SELECTED TEXT |
###

Those magnificent blooms were irresistible. So you purchased your first orchid, brought it home, and now what do you do!
Orchids don't need a lot of attention and they're tougher than you think. In fact the quickest way to kill an orchid is over doing it. So don't try to make everything perfect - your plant will be just fine.
If your new plant is flowering, display it wherever it looks best; kitchen counter, dining room table, etc.. Your plant is in its "Blooming Season" and it has all the energy it needs to push out more flowers and it doesn't need sun at this point. In fact, flowers last longer away from direct sun. Cool temperatures also make flowers last longer - think of how a florist keeps their flowers fresh in a cooler.
Is it too wet? Is it too dry? What holds water .... what doesn't? Watering orchids can be a mystery!
Sidebar: Our hydroponic system takes all the guesswork out of watering! A water gauge tells you when and how much to water. We have to wait until your plant is finished blooming before we can transplant it hydroponics however.
Correct watering means establishing a definite wet/dry cycle for your plant. So, when you water, you can't over do it. Knowing how long to wait between waterings is the challenge.
The best method I have found for watering (no matter what it's growing in) is soaking the plant in the sink for a couple of hours. Don't worry, you can't over do it.
First, make sure the grow pot has a hole in the bottom for drainage. If your plant is in a decorative container, it should have an inner grow pot.

###

MATERIAL PROVIDED |
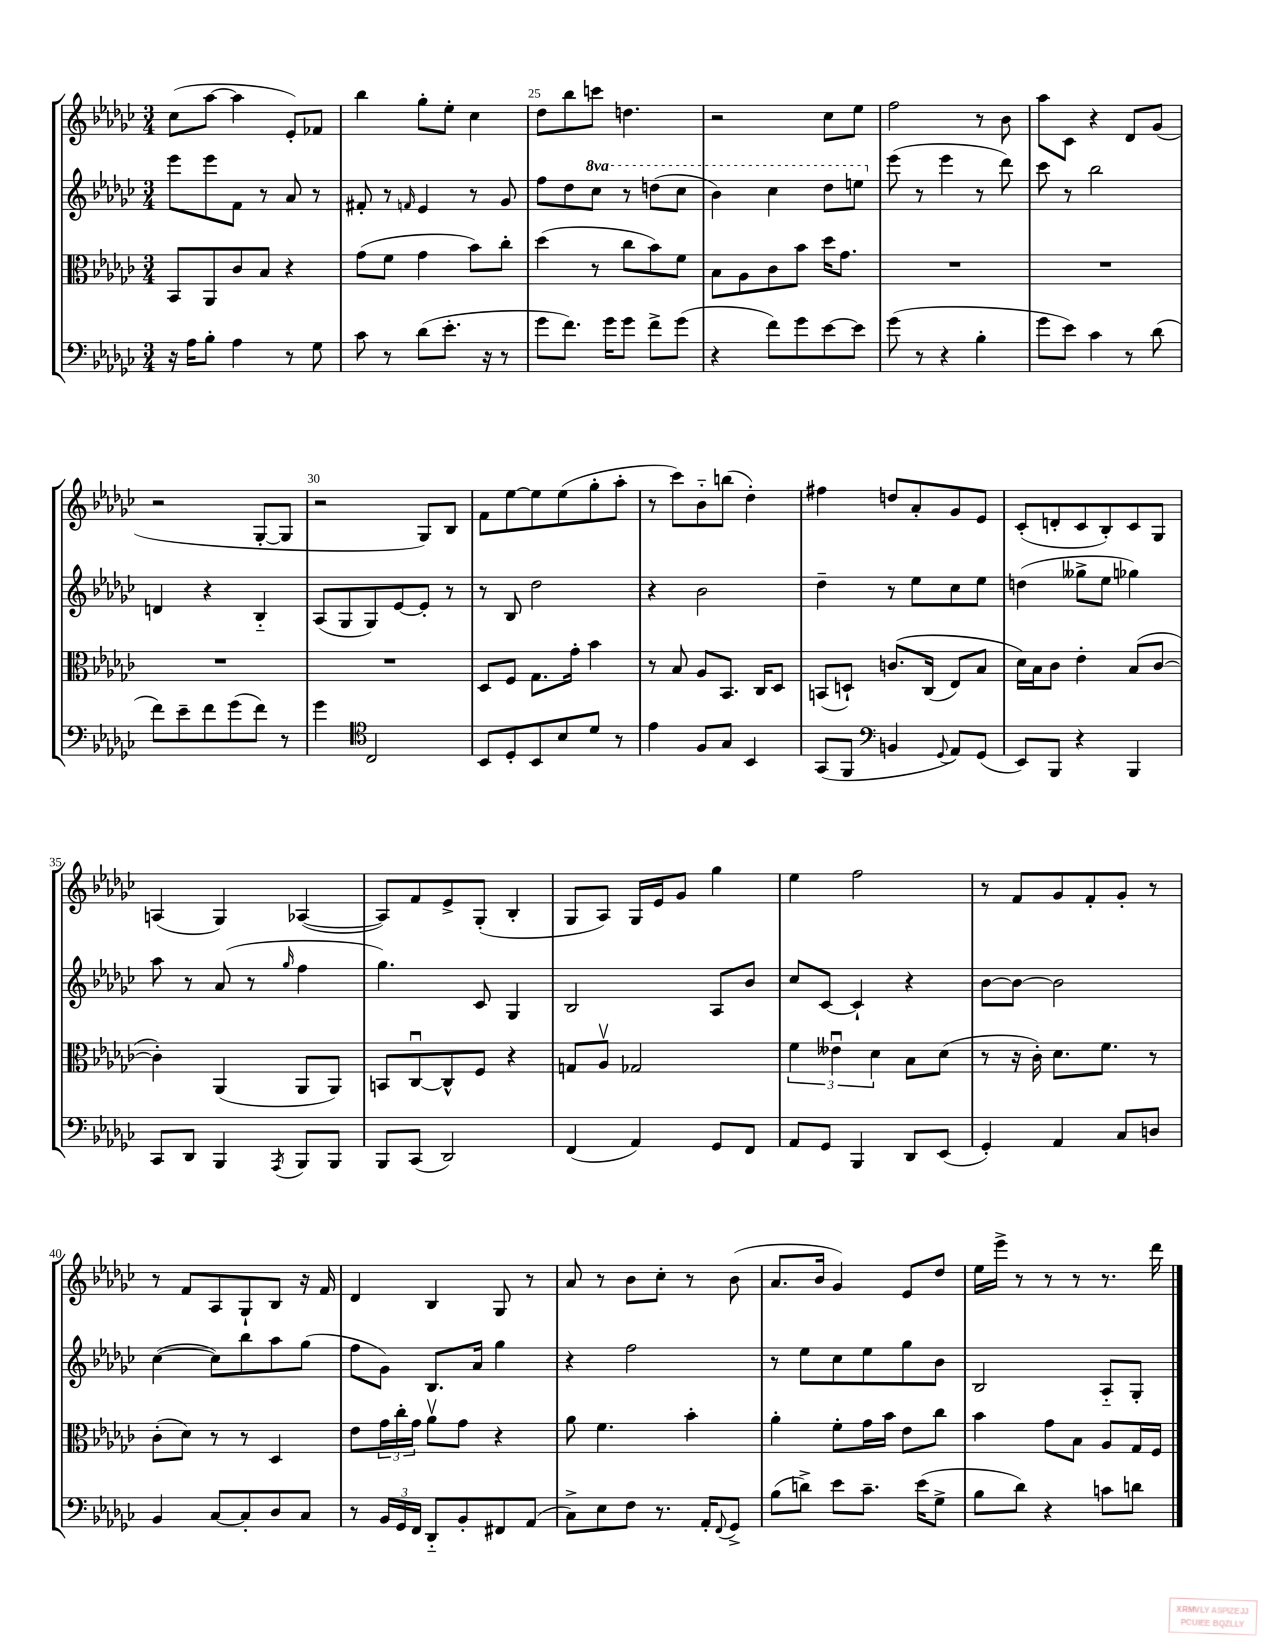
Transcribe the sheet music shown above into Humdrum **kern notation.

**kern	**kern	**kern	**kern
*staff4	*staff3	*staff2	*staff1
*clefF4	*clefC3	*clefG2	*clefG2
*k[b-e-a-d-g-c-]	*k[b-e-a-d-g-c-]	*k[b-e-a-d-g-c-]	*k[b-e-a-d-g-c-]
*M3/4	*M3/4	*M3/4	*M3/4
16r	8BB-	8eee-	(8cc-
16A-	.	.	.
8B-'	8AA-	8eee-	[8aa-
4A-	8c-	8f	4aa-]
.	8B-	8r	.
8r	4r	8a-	8e-')
8G-	.	8r	8f-
=	=	=	=
8c-	(8g-	8f#'	4bb-
8r	8f	8r	.
.	.	16qqf	.
(8d-	4g-	4e-	8gg-'
8.e-'	.	.	8ee-'
.	8b-)	8r	4cc-
16r	.	.	.
8r	8cc-'	8g-	.
=	=	=	=
8g-	(4dd-	8ff	8dd-
8.f)	.	8dd-	8bb-
.	8r	8ccc-	8ccc
16g-	.	.	.
8g-	8cc-	8r	4.dd
8f^	8b-)	(8ddd	.
(8g-	8f	8ccc-	.
=	=	=	=
4r	8B-	4bb-)	2r
.	8A-	.	.
8f)	8c-	4ccc-	.
8g-	8b-	.	.
[8e-	16dd-	8ddd-	8cc-
.	8.g-	.	.
8e-]	.	8eee	8ee-
=	=	=	=
(8g-	2.r	(8eee-	2ff
8r	.	8r	.
4r	.	4eee-	.
4B-'	.	8r	8r
.	.	8ddd-)	8b-
=	=	=	=
8g-	2.r	8ccc-	8aa-
8e-)	.	8r	8c-
4c-	.	2bb-	4r
8r	.	.	8d-
(8d-	.	.	(8g-
=	=	=	=
8f)	2.r	4d	2r
8e-~	.	.	.
8f	.	4r	.
(8g-	.	.	.
8f)	.	4B-'~	[8G-'
8r	.	.	8G-]
=	=	=	=
4g-	2.r	(8A-	2r
.	.	8G-	.
*clefC4	*	*	*
2C-	.	8G-)	.
.	.	[8e-	.
.	.	8e-']	8G-)
.	.	8r	8B-
=	=	=	=
8BB-	8D-	8r	8f
8D-'	8F	8B-	[8ee-
8BB-	8.G-	2dd-	8ee-]
8B-	.	.	(8ee-
.	16g-'	.	.
8d-	4b-	.	8gg-'
8r	.	.	8aa-'
=	=	=	=
4e-	8r	4r	8r
.	8B-	.	8ccc-)
8F	8A-	2b-	8b-'~
8G-	8.BB-	.	(8bb
4BB-	.	.	4dd-')
.	16C-	.	.
.	8D-	.	.
=	=	=	=
(8GG-	(8BB	4dd-~	4ff#
8FF	8D`)	.	.
*clefF4	*	*	*
4BB	&(8.c	8r	8dd
.	.	8ee-	8a-'
.	(16C-	.	.
8qqGG-	.	.	.
8AA-)	8E-)	8cc-	8g-
(8GG-	8B-	8ee-	8e-
=	=	=	=
8EE-)	16d-&)	(4dd	(8c-'
.	16B-	.	.
8BBB-	8c-	.	8d'
4r	4e-'	8gg--^	8c-
.	.	8ee-	8B-')
4BBB-	(8B-	4gg-)	8c-
.	[8c-	.	8G-
=	=	=	=
8CC-	4c-'])	8aa-	(4A
8DD-	.	8r	.
4BBB-	(4AA-	(8a-	4G-)
.	.	8r	.
8qAAA-	.	16qqgg-	.
8BBB-	8AA-	4ff	([4A-
8BBB-	8AA-)	.	.
=	=	=	=
8BBB-	8BB	4.gg-)	8A-])
(8CC-	[8C-u	.	8f
2DD-)	8C-^^]	.	8e-^
.	8F	8c-	(8G-'
.	4r	4G-	4B-'
=	=	=	=
(4FF	8G	2B-	8G-
.	8A-v	.	8A-)
4AA-)	2G-	.	16G-
.	.	.	16e-
.	.	.	8g-
8GG-	.	8A-	4gg-
8FF	.	8b-	.
=	=	=	=
8AA-	6f	8cc-	4ee-
8GG-	.	[8c-	.
.	6e--u	.	.
4BBB-	.	4c-`]	2ff
.	6d-	.	.
8DD-	8B-	4r	.
(8EE-	(8d-	.	.
=	=	=	=
4GG-')	8r	[8b-	8r
.	16r	8b-_	8f
.	16c-')	.	.
4AA-	8.d-	2b-]	8g-
.	.	.	8f'
.	8.f	.	.
8C-	.	.	8g-'
8D	8r	.	8r
=	=	=	=
4BB-	(8c-'	([4cc-	8r
.	8d-)	.	8f
[8C-	8r	8cc-])	8A-
8C-']	8r	8bb-	8G-`
8D-	4D-	8aa-	8B-
8C-	.	(8gg-	16r
.	.	.	16f
=	=	=	=
8r	8e-	8ff	4d-
24BB-	24g-	8g-)	.
24GG-	24cc-'	.	.
24FF	24g-	.	.
8DD-'~	8a-v	8.B-	4B-
8BB-'	8g-	.	.
.	.	16a-	.
8FF#	4r	4gg-	8G-
(8AA-	.	.	8r
=	=	=	=
8C-^)	8a-	4r	8a-
8E-	4.f	.	8r
8F	.	2ff	8b-
8.r	.	.	8cc-'
.	4b-'	.	8r
16AA-'	.	.	.
8qqFF	.	.	.
8GG-^	.	.	(8b-
=	=	=	=
(8B-	4a-'	8r	8.a-
8d^)	.	8ee-	.
.	.	.	16b-
8e-	8f'	8cc-	4g-)
8.c-~	16g-	8ee-	.
.	16b-	.	.
.	8e-	8gg-	8e-
(16e-	.	.	.
8G-^	8cc-	8b-	8dd-
=	=	=	=
8B-	4b-	2B-	16ee-
.	.	.	16eee-^
8d-)	.	.	8r
4r	8g-	.	8r
.	8B-	.	8r
8c	8A-	8A-'~	8.r
8d	16G-	8G-'	.
.	16F	.	16ddd-
==	==	==	==
*-	*-	*-	*-
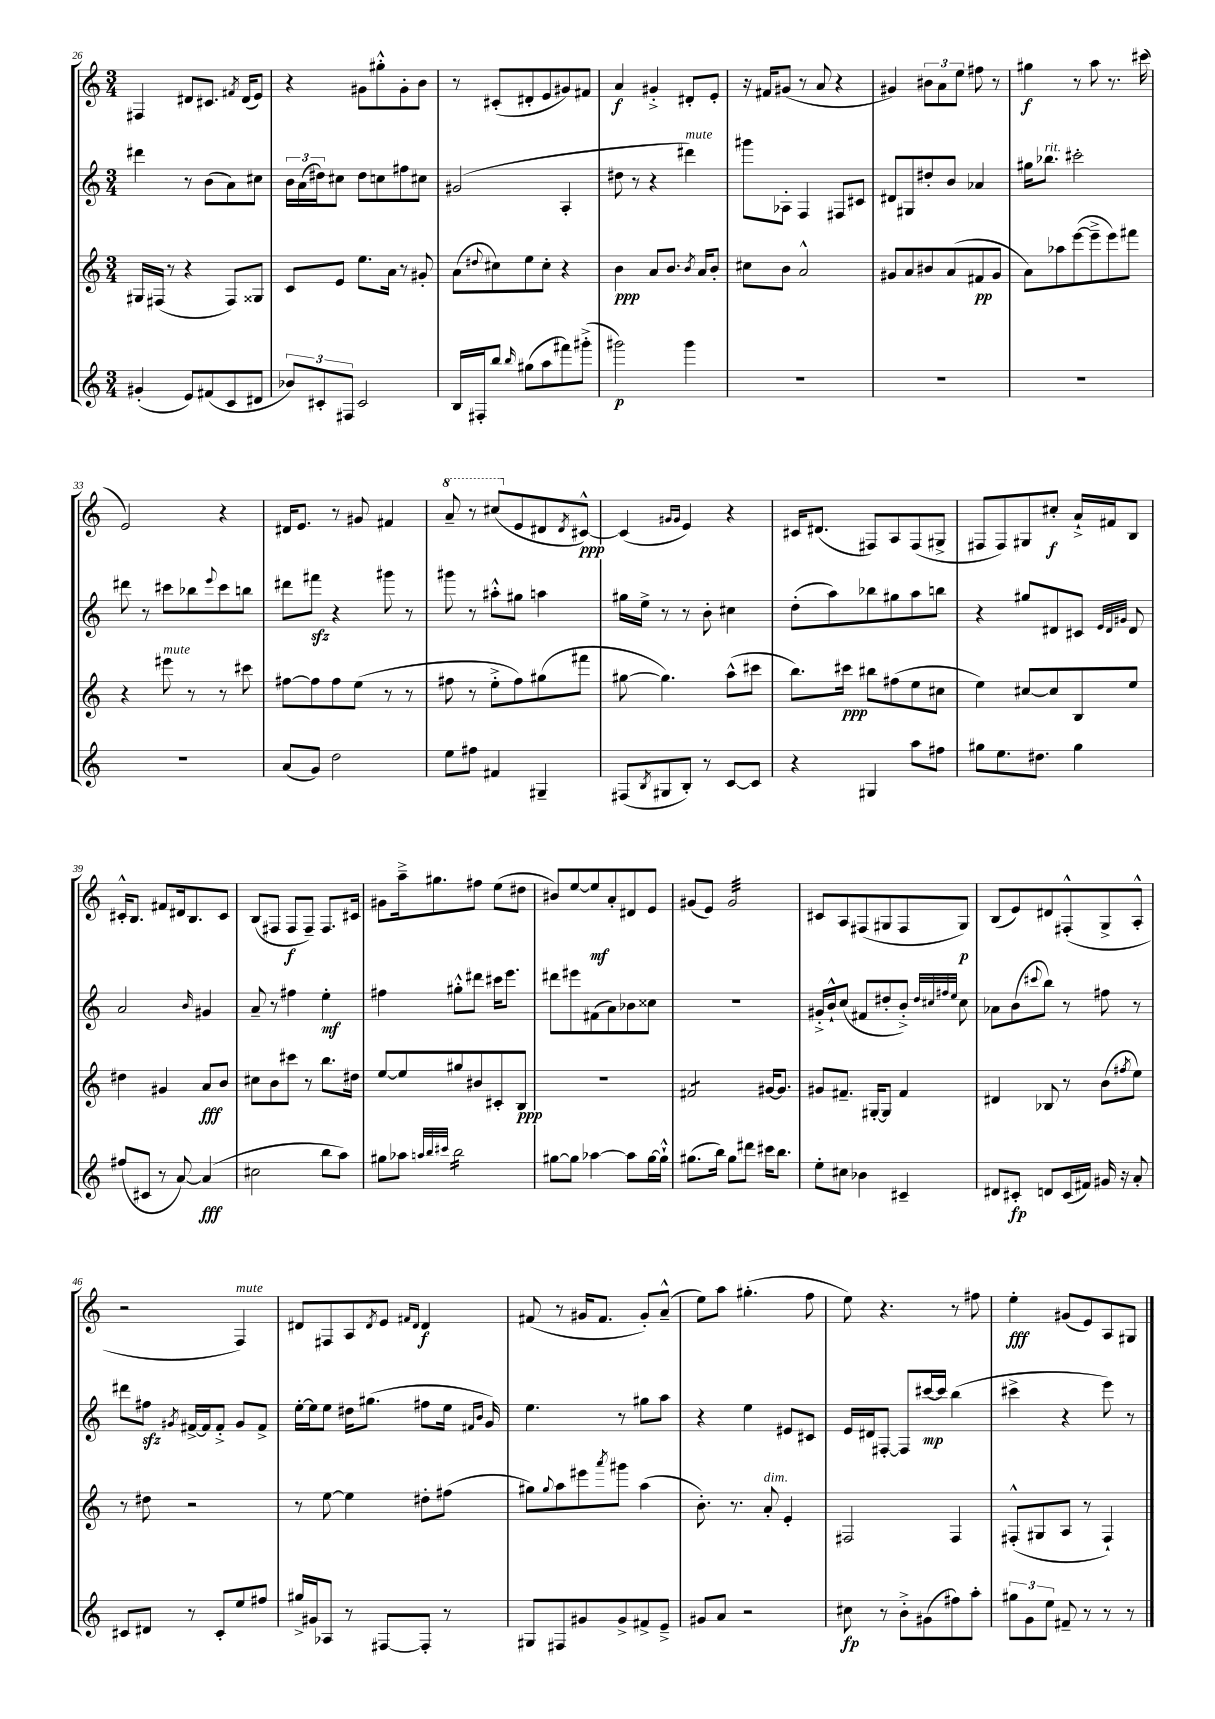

###

TASKS FOR THIS EXERCISE |
• 1. What does the orchid care guide name as the quickest way to kill an orchid?
• 2. Repeat, word for word, everything in the orchid care guide from "Is it too wet?" down to "worry, you can't over do it.".
• 3. Using the orchid care guide, explain why a flowering orchid can be displayed somewhere without sun.
The material above has no connection to the orchid care guide.

RESPONSES |
• 1. Over doing it.

• 2.
Is it too wet? Is it too dry? What holds water .... what doesn't? Watering orchids can be a mystery!
Sidebar: Our hydroponic system takes all the guesswork out of watering! A water gauge tells you when and how much to water. We have to wait until your plant is finished blooming before we can transplant it hydroponics however.
Correct watering means establishing a definite wet/dry cycle for your plant. So, when you water, you can't over do it. Knowing how long to wait between waterings is the challenge.
The best method I have found for watering (no matter what it's growing in) is soaking the plant in the sink for a couple of hours. Don't worry, you can't over do it.

• 3. While it is flowering, the plant is in its "Blooming Season" and already has all the energy it needs to push out more flowers, so it doesn't need sun at that point. Its flowers also last longer away from direct sun.